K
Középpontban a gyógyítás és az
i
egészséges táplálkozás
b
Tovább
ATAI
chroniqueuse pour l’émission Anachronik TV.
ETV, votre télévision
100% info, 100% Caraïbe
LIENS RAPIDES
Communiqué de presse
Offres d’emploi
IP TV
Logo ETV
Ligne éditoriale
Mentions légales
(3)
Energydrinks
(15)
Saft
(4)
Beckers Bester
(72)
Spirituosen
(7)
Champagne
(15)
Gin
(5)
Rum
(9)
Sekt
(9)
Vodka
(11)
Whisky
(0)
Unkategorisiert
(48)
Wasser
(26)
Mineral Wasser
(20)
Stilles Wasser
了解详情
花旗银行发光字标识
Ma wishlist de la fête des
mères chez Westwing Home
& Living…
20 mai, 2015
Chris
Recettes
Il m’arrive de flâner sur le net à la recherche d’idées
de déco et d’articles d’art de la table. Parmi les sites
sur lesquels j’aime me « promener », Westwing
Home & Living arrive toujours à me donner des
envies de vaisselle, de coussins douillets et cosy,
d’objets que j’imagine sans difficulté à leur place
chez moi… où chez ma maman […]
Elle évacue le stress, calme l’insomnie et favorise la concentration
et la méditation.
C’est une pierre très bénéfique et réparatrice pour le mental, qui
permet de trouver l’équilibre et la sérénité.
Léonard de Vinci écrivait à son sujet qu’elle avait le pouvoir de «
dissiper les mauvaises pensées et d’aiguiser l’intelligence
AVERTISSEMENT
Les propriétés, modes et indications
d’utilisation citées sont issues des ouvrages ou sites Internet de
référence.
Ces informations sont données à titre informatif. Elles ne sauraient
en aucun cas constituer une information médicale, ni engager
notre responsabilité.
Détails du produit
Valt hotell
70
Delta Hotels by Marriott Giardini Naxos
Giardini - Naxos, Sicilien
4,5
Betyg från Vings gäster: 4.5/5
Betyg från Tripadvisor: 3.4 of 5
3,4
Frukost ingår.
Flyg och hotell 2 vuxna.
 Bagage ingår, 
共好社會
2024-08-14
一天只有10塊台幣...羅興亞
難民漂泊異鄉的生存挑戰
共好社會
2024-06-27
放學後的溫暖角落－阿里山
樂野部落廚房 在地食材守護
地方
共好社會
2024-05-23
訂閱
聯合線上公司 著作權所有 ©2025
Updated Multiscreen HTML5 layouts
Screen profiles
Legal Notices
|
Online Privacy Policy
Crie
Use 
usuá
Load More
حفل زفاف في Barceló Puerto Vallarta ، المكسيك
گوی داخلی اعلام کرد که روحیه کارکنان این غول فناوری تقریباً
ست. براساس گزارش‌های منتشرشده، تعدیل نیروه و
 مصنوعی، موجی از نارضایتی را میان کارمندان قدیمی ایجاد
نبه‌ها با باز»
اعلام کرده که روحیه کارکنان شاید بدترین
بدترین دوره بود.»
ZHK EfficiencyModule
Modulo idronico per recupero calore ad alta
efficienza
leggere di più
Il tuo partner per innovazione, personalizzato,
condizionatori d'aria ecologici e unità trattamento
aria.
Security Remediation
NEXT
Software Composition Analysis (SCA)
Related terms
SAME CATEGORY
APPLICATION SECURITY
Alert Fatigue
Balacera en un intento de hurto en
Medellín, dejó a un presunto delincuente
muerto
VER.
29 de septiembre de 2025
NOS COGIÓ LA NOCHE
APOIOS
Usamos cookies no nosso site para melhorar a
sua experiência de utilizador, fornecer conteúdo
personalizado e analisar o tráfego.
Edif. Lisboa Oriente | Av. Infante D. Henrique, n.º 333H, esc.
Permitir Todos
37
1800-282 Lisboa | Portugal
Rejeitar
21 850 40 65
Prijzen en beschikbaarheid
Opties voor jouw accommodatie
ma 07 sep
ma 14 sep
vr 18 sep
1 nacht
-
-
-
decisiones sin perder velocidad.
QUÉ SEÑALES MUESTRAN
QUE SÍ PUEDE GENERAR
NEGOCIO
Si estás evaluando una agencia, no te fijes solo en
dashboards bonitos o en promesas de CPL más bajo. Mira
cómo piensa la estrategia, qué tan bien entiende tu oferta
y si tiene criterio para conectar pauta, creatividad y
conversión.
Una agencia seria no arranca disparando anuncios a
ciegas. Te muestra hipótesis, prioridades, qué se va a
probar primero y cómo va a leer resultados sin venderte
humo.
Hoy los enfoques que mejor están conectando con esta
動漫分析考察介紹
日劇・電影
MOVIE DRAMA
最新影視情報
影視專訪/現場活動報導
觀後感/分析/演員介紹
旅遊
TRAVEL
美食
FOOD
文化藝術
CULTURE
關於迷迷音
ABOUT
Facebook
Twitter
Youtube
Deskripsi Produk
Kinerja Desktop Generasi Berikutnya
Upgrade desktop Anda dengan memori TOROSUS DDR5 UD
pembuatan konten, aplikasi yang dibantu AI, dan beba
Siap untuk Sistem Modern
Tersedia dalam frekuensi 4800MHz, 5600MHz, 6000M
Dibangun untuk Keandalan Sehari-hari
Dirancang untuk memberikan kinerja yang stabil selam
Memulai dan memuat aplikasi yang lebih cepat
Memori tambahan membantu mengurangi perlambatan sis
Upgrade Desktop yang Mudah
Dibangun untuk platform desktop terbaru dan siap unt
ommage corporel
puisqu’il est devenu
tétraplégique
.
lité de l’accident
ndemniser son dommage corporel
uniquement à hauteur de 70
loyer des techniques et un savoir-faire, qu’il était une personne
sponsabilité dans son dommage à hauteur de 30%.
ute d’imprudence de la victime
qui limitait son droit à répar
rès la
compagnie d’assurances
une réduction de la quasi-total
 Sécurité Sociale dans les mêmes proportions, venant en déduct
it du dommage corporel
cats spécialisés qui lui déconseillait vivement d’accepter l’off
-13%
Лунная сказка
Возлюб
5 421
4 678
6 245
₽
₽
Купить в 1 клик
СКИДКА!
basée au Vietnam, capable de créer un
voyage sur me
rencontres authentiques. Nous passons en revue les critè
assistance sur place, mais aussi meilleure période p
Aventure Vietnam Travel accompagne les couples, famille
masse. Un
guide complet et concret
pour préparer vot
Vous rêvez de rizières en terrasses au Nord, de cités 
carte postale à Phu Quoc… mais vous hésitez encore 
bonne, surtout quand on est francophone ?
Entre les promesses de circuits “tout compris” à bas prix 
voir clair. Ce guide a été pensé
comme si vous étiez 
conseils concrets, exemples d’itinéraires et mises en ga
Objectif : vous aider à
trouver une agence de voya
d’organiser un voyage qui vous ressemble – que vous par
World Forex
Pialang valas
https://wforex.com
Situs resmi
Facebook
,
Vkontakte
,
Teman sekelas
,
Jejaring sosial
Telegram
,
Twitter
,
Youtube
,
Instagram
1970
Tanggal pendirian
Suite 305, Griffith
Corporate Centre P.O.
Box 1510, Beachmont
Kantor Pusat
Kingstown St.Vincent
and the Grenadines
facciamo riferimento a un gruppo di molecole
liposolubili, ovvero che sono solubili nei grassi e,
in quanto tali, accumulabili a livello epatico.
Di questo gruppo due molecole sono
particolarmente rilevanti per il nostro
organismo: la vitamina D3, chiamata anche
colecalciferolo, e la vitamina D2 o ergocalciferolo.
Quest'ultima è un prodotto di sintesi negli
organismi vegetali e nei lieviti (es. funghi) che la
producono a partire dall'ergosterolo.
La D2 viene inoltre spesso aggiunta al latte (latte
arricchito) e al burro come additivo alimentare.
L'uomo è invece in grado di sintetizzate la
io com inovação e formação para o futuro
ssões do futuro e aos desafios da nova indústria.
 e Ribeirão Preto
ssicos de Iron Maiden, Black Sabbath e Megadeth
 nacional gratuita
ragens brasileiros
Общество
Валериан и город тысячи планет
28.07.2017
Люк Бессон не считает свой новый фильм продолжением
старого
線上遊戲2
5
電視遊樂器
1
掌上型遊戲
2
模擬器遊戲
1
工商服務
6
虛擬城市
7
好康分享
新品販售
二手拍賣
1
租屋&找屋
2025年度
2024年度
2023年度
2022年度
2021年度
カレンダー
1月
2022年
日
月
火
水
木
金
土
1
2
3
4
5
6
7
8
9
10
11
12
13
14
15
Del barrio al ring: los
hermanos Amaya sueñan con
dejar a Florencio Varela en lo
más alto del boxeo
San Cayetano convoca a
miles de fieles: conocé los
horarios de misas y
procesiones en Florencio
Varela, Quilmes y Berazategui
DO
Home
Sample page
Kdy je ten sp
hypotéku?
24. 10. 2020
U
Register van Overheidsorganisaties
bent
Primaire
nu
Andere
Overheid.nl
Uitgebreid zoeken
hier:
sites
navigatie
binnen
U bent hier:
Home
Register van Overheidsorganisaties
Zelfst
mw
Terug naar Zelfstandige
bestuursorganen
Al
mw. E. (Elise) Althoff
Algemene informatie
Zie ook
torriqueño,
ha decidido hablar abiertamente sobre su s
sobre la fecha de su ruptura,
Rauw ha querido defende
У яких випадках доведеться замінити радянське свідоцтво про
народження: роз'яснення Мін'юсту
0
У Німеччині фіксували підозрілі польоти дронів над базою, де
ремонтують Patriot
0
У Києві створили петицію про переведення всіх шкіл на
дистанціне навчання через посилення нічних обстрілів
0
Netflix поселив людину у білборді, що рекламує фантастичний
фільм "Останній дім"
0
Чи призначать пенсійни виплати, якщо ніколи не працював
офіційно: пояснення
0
━━━━
TASK STATEMENT
Using the records above, set down exactly the lines from the one with "puisqu’il est devenu" through the one with "and the Grenadines", inclusive, and nothing more.

SOLVED PROBLEM
puisqu’il est devenu
tétraplégique
.
lité de l’accident
ndemniser son dommage corporel
uniquement à hauteur de 70
loyer des techniques et un savoir-faire, qu’il était une personne
sponsabilité dans son dommage à hauteur de 30%.
ute d’imprudence de la victime
qui limitait son droit à répar
rès la
compagnie d’assurances
une réduction de la quasi-total
 Sécurité Sociale dans les mêmes proportions, venant en déduct
it du dommage corporel
cats spécialisés qui lui déconseillait vivement d’accepter l’off
-13%
Лунная сказка
Возлюб
5 421
4 678
6 245
₽
₽
Купить в 1 клик
СКИДКА!
basée au Vietnam, capable de créer un
voyage sur me
rencontres authentiques. Nous passons en revue les critè
assistance sur place, mais aussi meilleure période p
Aventure Vietnam Travel accompagne les couples, famille
masse. Un
guide complet et concret
pour préparer vot
Vous rêvez de rizières en terrasses au Nord, de cités 
carte postale à Phu Quoc… mais vous hésitez encore 
bonne, surtout quand on est francophone ?
Entre les promesses de circuits “tout compris” à bas prix 
voir clair. Ce guide a été pensé
comme si vous étiez 
conseils concrets, exemples d’itinéraires et mises en ga
Objectif : vous aider à
trouver une agence de voya
d’organiser un voyage qui vous ressemble – que vous par
World Forex
Pialang valas
https://wforex.com
Situs resmi
Facebook
,
Vkontakte
,
Teman sekelas
,
Jejaring sosial
Telegram
,
Twitter
,
Youtube
,
Instagram
1970
Tanggal pendirian
Suite 305, Griffith
Corporate Centre P.O.
Box 1510, Beachmont
Kantor Pusat
Kingstown St.Vincent
and the Grenadines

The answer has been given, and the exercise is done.